# Task requirements
Reproduce verbatim the part of the listing below that runs from the line containing "name author: Kunth" to the line containing "genus: Begonia", including both of those lines.

--- START OF Records ---

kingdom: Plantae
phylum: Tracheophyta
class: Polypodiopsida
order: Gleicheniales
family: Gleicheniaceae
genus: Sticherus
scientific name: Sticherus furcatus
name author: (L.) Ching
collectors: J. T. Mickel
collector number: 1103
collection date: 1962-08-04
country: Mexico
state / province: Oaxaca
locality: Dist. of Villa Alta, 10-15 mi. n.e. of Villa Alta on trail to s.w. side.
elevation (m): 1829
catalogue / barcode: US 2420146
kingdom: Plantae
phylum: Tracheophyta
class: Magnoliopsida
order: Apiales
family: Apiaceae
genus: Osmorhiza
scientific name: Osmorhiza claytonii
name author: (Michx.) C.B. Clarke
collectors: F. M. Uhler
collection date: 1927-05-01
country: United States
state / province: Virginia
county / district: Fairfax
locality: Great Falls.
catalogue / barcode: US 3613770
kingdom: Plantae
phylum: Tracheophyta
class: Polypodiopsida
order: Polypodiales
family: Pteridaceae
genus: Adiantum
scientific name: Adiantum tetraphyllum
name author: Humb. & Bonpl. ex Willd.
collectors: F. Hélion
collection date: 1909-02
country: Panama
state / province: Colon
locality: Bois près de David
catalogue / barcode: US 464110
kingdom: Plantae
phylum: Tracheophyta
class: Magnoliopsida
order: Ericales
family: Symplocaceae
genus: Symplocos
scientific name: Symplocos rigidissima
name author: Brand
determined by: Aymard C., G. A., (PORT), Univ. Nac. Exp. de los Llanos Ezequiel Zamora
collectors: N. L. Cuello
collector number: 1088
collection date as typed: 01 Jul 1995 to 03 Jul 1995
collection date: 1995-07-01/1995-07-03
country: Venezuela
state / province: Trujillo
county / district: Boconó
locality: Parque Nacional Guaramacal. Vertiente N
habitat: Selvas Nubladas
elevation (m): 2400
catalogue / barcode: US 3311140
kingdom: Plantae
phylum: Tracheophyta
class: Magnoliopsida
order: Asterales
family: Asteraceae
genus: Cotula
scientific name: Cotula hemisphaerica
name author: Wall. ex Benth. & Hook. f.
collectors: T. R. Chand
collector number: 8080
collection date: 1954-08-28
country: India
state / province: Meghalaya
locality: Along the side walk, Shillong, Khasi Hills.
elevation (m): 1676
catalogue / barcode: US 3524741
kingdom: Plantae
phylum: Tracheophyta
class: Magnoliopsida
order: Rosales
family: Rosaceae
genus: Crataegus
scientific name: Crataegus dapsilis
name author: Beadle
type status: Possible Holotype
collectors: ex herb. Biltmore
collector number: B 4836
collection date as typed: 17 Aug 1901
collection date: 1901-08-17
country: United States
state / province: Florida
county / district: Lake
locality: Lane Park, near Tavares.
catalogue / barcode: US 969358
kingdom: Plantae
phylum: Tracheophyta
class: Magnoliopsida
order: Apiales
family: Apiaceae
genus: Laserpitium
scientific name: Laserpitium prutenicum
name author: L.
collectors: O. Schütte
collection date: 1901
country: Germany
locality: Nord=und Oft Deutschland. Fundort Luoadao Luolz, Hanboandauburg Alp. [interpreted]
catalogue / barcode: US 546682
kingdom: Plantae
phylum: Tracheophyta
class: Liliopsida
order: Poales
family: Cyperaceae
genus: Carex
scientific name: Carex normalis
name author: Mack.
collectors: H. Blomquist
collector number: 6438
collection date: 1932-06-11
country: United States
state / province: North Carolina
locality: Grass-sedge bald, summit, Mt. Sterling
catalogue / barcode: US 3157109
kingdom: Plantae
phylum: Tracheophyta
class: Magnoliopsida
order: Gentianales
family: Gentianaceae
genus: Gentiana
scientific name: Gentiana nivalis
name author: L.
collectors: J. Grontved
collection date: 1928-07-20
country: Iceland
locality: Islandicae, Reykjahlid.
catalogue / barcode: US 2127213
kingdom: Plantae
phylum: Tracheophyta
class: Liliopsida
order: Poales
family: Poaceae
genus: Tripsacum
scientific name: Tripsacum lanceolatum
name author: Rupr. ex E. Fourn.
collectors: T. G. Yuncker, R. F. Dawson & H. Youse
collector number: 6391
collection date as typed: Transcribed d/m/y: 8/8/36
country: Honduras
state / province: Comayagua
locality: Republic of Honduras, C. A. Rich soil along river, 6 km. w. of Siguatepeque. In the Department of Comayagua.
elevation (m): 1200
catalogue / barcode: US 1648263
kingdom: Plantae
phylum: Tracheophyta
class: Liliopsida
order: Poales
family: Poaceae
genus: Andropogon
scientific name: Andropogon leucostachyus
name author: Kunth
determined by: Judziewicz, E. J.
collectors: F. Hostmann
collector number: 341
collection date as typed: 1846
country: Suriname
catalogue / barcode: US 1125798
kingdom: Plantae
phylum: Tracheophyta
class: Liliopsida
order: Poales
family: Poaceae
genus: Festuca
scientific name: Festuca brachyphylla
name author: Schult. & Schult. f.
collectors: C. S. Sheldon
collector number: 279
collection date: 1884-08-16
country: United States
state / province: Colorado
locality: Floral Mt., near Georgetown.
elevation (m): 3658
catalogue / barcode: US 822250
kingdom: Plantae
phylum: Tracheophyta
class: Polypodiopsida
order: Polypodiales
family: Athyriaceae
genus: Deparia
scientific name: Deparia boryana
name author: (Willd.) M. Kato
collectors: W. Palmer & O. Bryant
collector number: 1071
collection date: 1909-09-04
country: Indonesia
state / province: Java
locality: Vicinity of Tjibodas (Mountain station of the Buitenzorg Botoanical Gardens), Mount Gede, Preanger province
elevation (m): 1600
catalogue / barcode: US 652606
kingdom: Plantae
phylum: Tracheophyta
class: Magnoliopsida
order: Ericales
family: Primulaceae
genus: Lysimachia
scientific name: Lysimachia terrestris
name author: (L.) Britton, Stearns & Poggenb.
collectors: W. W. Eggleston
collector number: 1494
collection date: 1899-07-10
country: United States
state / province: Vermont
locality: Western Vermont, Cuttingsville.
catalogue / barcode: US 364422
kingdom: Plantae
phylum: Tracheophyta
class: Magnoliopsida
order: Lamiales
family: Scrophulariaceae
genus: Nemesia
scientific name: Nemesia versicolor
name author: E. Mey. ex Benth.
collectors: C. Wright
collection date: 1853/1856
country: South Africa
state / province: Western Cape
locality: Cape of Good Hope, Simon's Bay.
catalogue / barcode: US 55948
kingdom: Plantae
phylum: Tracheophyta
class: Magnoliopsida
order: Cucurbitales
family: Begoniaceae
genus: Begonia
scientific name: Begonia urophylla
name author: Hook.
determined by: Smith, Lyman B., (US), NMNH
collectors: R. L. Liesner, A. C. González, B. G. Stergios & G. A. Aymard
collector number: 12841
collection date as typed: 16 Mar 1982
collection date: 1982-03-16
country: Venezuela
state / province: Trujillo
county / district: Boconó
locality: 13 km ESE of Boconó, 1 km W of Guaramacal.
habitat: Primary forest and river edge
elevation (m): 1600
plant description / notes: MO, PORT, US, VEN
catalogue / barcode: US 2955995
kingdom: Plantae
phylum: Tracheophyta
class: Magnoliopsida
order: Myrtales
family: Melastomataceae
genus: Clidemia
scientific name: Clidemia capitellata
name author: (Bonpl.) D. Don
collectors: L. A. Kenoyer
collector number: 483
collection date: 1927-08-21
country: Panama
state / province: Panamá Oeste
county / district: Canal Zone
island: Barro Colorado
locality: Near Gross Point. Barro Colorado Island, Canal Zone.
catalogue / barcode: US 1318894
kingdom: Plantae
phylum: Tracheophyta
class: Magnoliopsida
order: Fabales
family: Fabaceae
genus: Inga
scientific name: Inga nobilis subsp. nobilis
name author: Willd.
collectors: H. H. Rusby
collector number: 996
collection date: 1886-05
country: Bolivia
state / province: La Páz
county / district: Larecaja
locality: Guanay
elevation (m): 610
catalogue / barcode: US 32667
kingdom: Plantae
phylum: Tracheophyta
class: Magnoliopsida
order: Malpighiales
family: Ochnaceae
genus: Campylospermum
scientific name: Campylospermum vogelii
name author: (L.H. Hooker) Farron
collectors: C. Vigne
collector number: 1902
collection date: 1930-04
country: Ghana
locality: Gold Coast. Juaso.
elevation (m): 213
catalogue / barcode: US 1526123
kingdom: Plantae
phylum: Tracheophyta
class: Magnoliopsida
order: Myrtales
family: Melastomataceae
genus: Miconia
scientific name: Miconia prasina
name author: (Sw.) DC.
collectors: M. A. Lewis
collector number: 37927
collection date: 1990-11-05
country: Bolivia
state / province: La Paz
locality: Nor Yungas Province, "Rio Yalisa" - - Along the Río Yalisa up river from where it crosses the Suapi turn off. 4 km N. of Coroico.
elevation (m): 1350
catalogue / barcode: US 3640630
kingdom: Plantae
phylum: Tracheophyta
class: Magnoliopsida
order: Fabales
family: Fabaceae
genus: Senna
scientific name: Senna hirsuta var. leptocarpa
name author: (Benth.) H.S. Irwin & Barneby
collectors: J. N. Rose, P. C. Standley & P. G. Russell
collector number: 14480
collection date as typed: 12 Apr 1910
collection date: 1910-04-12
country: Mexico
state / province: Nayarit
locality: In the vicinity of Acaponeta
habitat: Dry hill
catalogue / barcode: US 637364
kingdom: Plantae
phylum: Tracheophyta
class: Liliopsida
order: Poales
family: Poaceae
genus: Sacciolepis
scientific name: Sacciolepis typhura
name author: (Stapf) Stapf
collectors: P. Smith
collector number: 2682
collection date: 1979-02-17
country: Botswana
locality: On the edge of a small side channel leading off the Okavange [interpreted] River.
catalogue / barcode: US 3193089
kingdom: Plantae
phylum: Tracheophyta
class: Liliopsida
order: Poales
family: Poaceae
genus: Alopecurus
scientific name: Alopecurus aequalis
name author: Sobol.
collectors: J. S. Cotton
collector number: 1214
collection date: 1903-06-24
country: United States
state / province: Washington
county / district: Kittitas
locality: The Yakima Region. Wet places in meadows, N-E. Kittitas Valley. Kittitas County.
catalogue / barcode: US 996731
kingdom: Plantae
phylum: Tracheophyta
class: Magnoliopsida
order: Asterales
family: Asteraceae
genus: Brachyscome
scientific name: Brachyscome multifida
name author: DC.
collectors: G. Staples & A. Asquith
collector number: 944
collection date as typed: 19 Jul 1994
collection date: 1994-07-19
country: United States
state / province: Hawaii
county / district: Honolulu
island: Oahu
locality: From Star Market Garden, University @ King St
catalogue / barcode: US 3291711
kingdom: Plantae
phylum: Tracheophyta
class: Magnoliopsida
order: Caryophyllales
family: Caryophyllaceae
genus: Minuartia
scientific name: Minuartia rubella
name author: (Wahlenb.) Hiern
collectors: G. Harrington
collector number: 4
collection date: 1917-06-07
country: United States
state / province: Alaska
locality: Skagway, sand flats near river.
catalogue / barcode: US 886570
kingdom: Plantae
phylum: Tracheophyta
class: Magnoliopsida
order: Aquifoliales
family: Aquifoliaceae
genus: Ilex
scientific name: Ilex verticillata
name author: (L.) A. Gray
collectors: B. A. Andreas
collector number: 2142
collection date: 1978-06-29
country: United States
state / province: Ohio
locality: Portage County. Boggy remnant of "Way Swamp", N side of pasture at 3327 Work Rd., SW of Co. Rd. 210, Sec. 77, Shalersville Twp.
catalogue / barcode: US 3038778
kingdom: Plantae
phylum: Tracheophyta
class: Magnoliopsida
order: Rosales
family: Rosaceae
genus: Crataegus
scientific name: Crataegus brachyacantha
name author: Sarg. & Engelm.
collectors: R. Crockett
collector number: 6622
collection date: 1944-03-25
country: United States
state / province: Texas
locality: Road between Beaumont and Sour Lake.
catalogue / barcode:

--- END OF Records ---

# Response for this exercise
name author: Kunth
determined by: Judziewicz, E. J.
collectors: F. Hostmann
collector number: 341
collection date as typed: 1846
country: Suriname
catalogue / barcode: US 1125798
kingdom: Plantae
phylum: Tracheophyta
class: Liliopsida
order: Poales
family: Poaceae
genus: Festuca
scientific name: Festuca brachyphylla
name author: Schult. & Schult. f.
collectors: C. S. Sheldon
collector number: 279
collection date: 1884-08-16
country: United States
state / province: Colorado
locality: Floral Mt., near Georgetown.
elevation (m): 3658
catalogue / barcode: US 822250
kingdom: Plantae
phylum: Tracheophyta
class: Polypodiopsida
order: Polypodiales
family: Athyriaceae
genus: Deparia
scientific name: Deparia boryana
name author: (Willd.) M. Kato
collectors: W. Palmer & O. Bryant
collector number: 1071
collection date: 1909-09-04
country: Indonesia
state / province: Java
locality: Vicinity of Tjibodas (Mountain station of the Buitenzorg Botoanical Gardens), Mount Gede, Preanger province
elevation (m): 1600
catalogue / barcode: US 652606
kingdom: Plantae
phylum: Tracheophyta
class: Magnoliopsida
order: Ericales
family: Primulaceae
genus: Lysimachia
scientific name: Lysimachia terrestris
name author: (L.) Britton, Stearns & Poggenb.
collectors: W. W. Eggleston
collector number: 1494
collection date: 1899-07-10
country: United States
state / province: Vermont
locality: Western Vermont, Cuttingsville.
catalogue / barcode: US 364422
kingdom: Plantae
phylum: Tracheophyta
class: Magnoliopsida
order: Lamiales
family: Scrophulariaceae
genus: Nemesia
scientific name: Nemesia versicolor
name author: E. Mey. ex Benth.
collectors: C. Wright
collection date: 1853/1856
country: South Africa
state / province: Western Cape
locality: Cape of Good Hope, Simon's Bay.
catalogue / barcode: US 55948
kingdom: Plantae
phylum: Tracheophyta
class: Magnoliopsida
order: Cucurbitales
family: Begoniaceae
genus: Begonia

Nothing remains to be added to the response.